LINCOLN, Neb. (AP) — Will Compton has been with Bo Pelini for all the ups and downs in the Nebraska football program the past five years.
No one in the Cornhuskers' camp wants a Big Ten championship more than the middle linebacker from Bonne Terre, Mo.
Compton, like his teammates, says all he's concerned with is Friday's game at Iowa (4-7, 2-5 Big Ten). He and everybody around him see the big picture, though.
A win secures the 17th-ranked Huskers' spot in the Big Ten title game against Wisconsin and a chance to play for the school's first conference championship since 1999. A loss would leave the Huskers (10-2, 6-1) needing Ohio State to beat Michigan on Saturday in order to play in Indianapolis on Dec. 1.
For Compton, if there is to be satisfying closure to his career, there is no alternative but to win a championship.
"Without a doubt," he said. "I've never won a championship, even in high school or anything like that. Especially the seniors, we want to get this one. We've went through so much together. It would be a disappointment if we didn't win out and get ourselves a championship."
Compton arguably is more heavily invested than any of the 29 seniors.
He originally pledged to former coach Bill Callahan. When Callahan was fired, Compton gave second looks to Missouri, Illinois and Notre Dame. Finally, he came around to putting his faith in Nebraska's first-time head coach.
Compton was a starter along with Ndamukong Suh on one of the nation's best defenses in 2009. He came close to winning Big 12 championships in 2009-10.
Last year the defense was average, at best, and there were blowout losses at Wisconsin and Michigan, a stunning loss at home to Northwestern and a bad loss to South Carolina in the Capital One Bowl.
This year didn't start any better, with lopsided losses at UCLA and Ohio State. But now the Huskers have won five straight, have come from behind in the second half to post four of their six Big Ten wins, and the defense has steadily gotten better.
"I never want to sit there and say this is 'my' defense," Compton said. "We have a lot of great senior leadership. Right from the get-go in the offseason, myself and a few guys took the reins and did what we needed to do this offseason to set ourselves up for the position we're in now. We have to carry it out. We have to win out."
Compton is playing the best football of his career this season. His 93 tackles lead the team. He has three sacks, three other tackles for loss, seven pass breakups and three fumble recoveries.
"He means everything to our defense," safety Justin Blatchford said. "He has to know what he has to do, but he has to know what everyone else has to do. He's really a leader and shows just great passion to the game and puts in so much time in the film room and out on the field."
Pelini said, "I think he has played well all year, he really has. I think that we have a lot of contributors at the linebacker position. Will has been the center of it."
For that, Pelini can thank Kathy Compton, Will's mom.
Compton started considering other options after Callahan was fired. He took a shine to Illinois because the Illini were coming off a Rose Bowl appearance, and Missouri had just gone to the Big 12 championship game for the first time. Notre Dame had tradition.

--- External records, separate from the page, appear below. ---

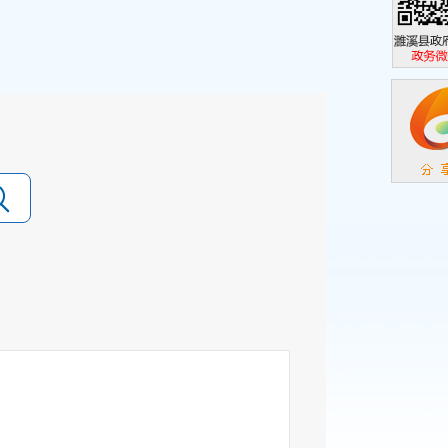
濉溪县政
政务微信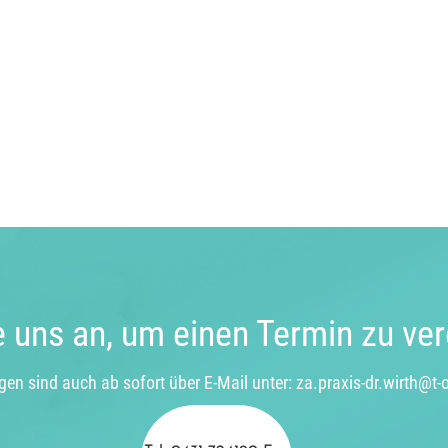
e uns an, um einen Termin zu ve
en sind auch ab sofort über E-Mail unter:
za.praxis-dr.wirth@t-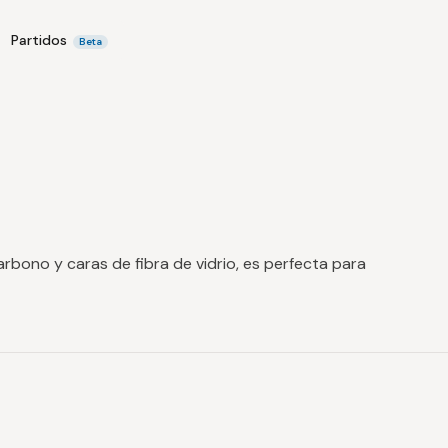
Partidos
Beta
rbono y caras de fibra de vidrio, es perfecta para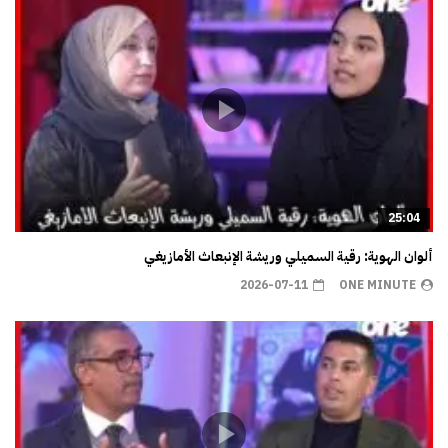
25:04
ألوان الهوية: رقية السميلي وريشة الإنبعاث الأمازيغي
2026-07-11
ONE MINUTE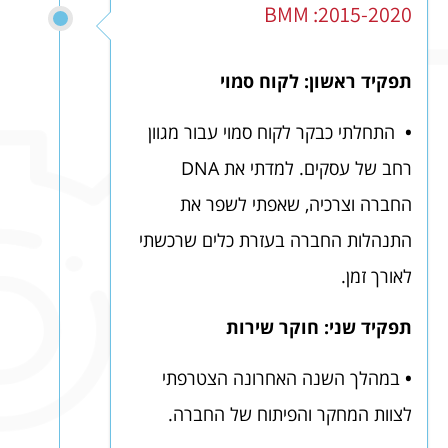
2015-2020: BMM
תפקיד ראשון: לקוח סמוי
•
התחלתי כבקר לקוח סמוי עבור מגוון
רחב של עסקים. למדתי את DNA
החברה וצרכיה, שאפתי לשפר את
התנהלות החברה בעזרת כלים שרכשתי
לאורך זמן.
תפקיד שני: חוקר שירות
•
במהלך השנה האחרונה הצטרפתי
לצוות המחקר והפיתוח של החברה.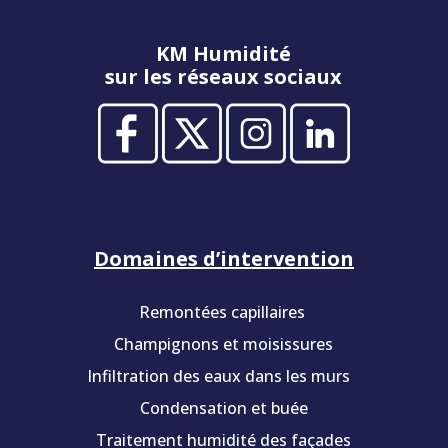
KM Humidité
sur les réseaux sociaux
Domaines d’intervention
Remontées capillaires
Champignons et moisissures
Infiltration des eaux dans les murs
Condensation et buée
Traitement humidité des façades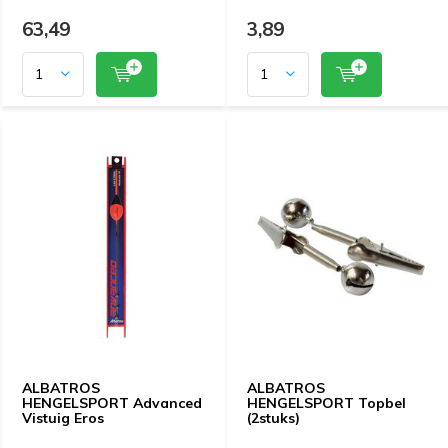
63,49
3,89
ALBATROS
ALBATROS
HENGELSPORT Advanced
HENGELSPORT Topbel
Vistuig Eros
(2stuks)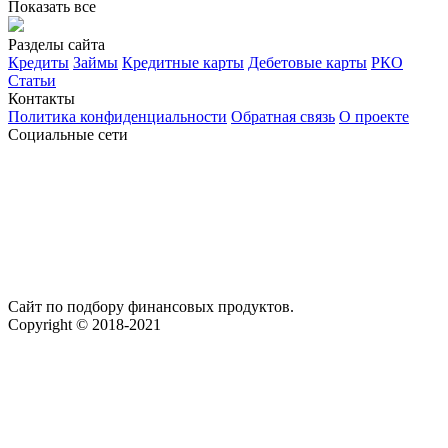
Показать все
Разделы сайта
Кредиты
Займы
Кредитные карты
Дебетовые карты
РКО
Статьи
Контакты
Политика конфиденциальности
Обратная связь
О проекте
Социальные сети
Сайт по подбору финансовых продуктов.
Copyright © 2018-2021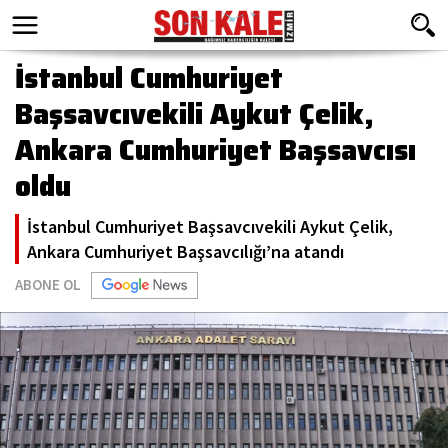
İstanbul Cumhuriyet
Başsavcıvekili Aykut Çelik,
Ankara Cumhuriyet Başsavcısı
oldu
İstanbul Cumhuriyet Başsavcıvekili Aykut Çelik,
Ankara Cumhuriyet Başsavcılığı’na atandı
ABONE OL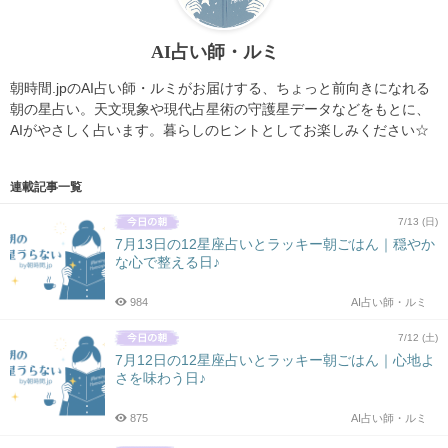
AI占い師・ルミ
朝時間.jpのAI占い師・ルミがお届けする、ちょっと前向きになれる
朝の星占い。天文現象や現代占星術の守護星データなどをもとに、
AIがやさしく占います。暮らしのヒントとしてお楽しみください☆
連載記事一覧
7/13 (日)
7月13日の12星座占いとラッキー朝ごはん｜穏やか
な心で整える日♪
984
AI占い師・ルミ
7/12 (土)
7月12日の12星座占いとラッキー朝ごはん｜心地よ
さを味わう日♪
875
AI占い師・ルミ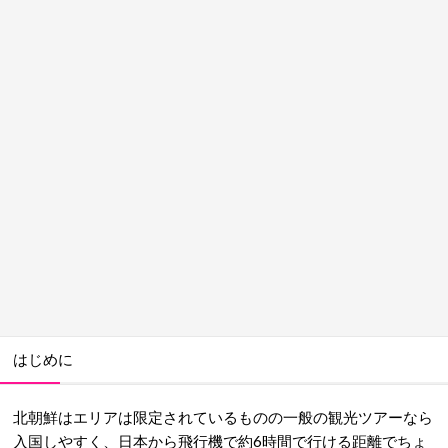
はじめに
北朝鮮はエリアは限定されているものの一般の観光ツアーなら
入国しやすく、日本から飛行機で約6時間で行ける距離でちょ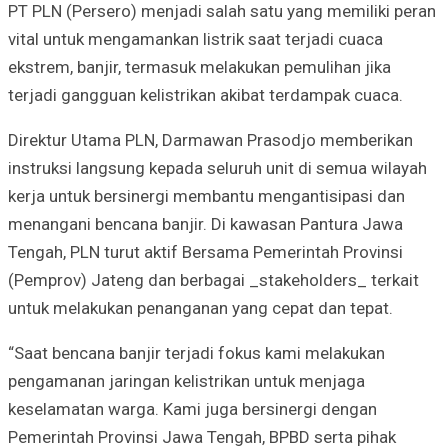
PT PLN (Persero) menjadi salah satu yang memiliki peran
vital untuk mengamankan listrik saat terjadi cuaca
ekstrem, banjir, termasuk melakukan pemulihan jika
terjadi gangguan kelistrikan akibat terdampak cuaca.
Direktur Utama PLN, Darmawan Prasodjo memberikan
instruksi langsung kepada seluruh unit di semua wilayah
kerja untuk bersinergi membantu mengantisipasi dan
menangani bencana banjir. Di kawasan Pantura Jawa
Tengah, PLN turut aktif Bersama Pemerintah Provinsi
(Pemprov) Jateng dan berbagai _stakeholders_ terkait
untuk melakukan penanganan yang cepat dan tepat.
“Saat bencana banjir terjadi fokus kami melakukan
pengamanan jaringan kelistrikan untuk menjaga
keselamatan warga. Kami juga bersinergi dengan
Pemerintah Provinsi Jawa Tengah, BPBD serta pihak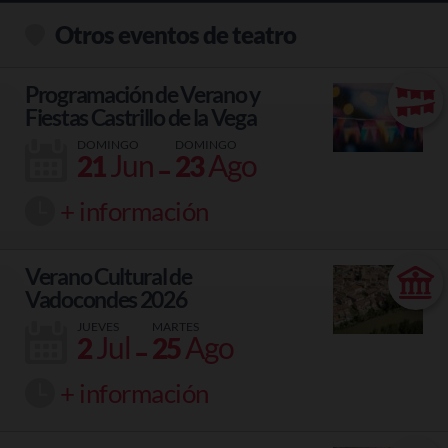
Otros eventos de teatro
Programación de Verano y
Fiestas Castrillo de la Vega
DOMINGO
DOMINGO
-
Jun
Ago
21
23
+ información
Verano Cultural de
Vadocondes 2026
JUEVES
MARTES
-
Jul
Ago
2
25
+ información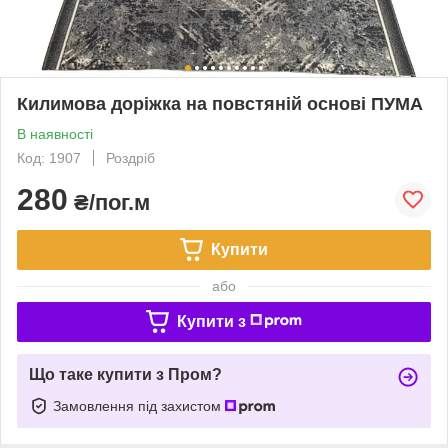
Килимова доріжка на повстяній основі ПУМА
В наявності
Код: 1907
Роздріб
280
₴/пог.м
Купити
або
Купити з
Що таке купити з Пром?
Замовлення під захистом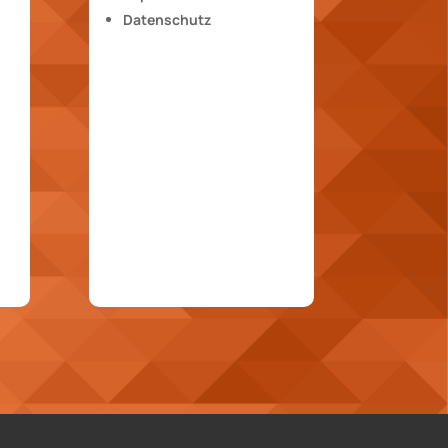
Datenschutz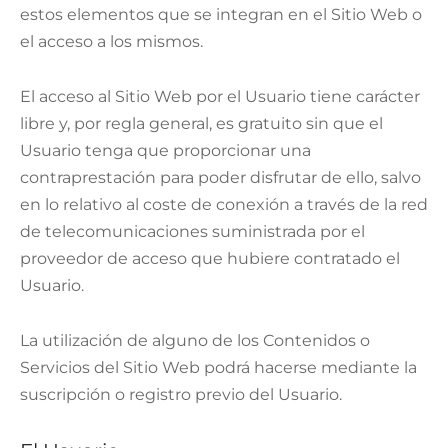
estos elementos que se integran en el Sitio Web o
el acceso a los mismos.
El acceso al Sitio Web por el Usuario tiene carácter
libre y, por regla general, es gratuito sin que el
Usuario tenga que proporcionar una
contraprestación para poder disfrutar de ello, salvo
en lo relativo al coste de conexión a través de la red
de telecomunicaciones suministrada por el
proveedor de acceso que hubiere contratado el
Usuario.
La utilización de alguno de los Contenidos o
Servicios del Sitio Web podrá hacerse mediante la
suscripción o registro previo del Usuario.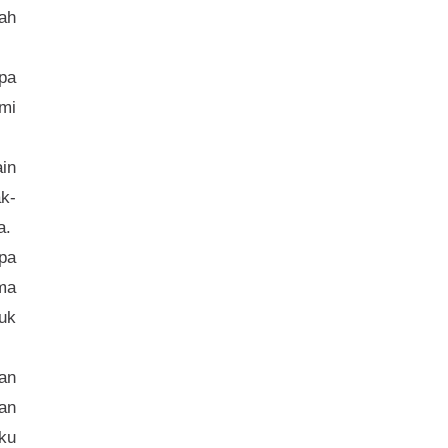
lah
pa
mi
ain
ak-
a.
apa
ma
uk
an
an
ku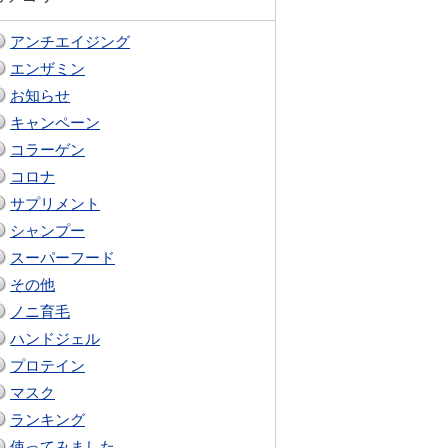
アンチエイジング
エンザミン
お知らせ
キャンペーン
コラーゲン
コロナ
サプリメント
シャンプー
スーパーフード
その他
ノニ育毛
ハンドジェル
プロテイン
マスク
ランキング
使ってみました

"I remember telling my mom that I wasn't coming here that year and she started crying," Compton said. "She really liked the staff, coach Bo and everybody here and she thought I was making a mistake."
As if his mom's efforts to persuade him weren't enough, four Nebraska assistants visited Compton to make a last-ditch effort to keep him.
"We had a great night and once they walked out I just said I didn't know what I was thinking in the first place and I said that Nebraska is where I definitely want to go," he said.
Compton received his degree in business administration last December, and he said he'll treasure memories of the fans, the Tunnel Walk, Pelini's pregame speeches and the good times with his teammates.
Playing for a Big Ten title would be something else he could take with him if the Huskers can lock up a trip to Indianapolis.
"We're in a position to do a few different things that haven't been done here in quite a while," he said. "We're all aware of that, but we have to stay locked in."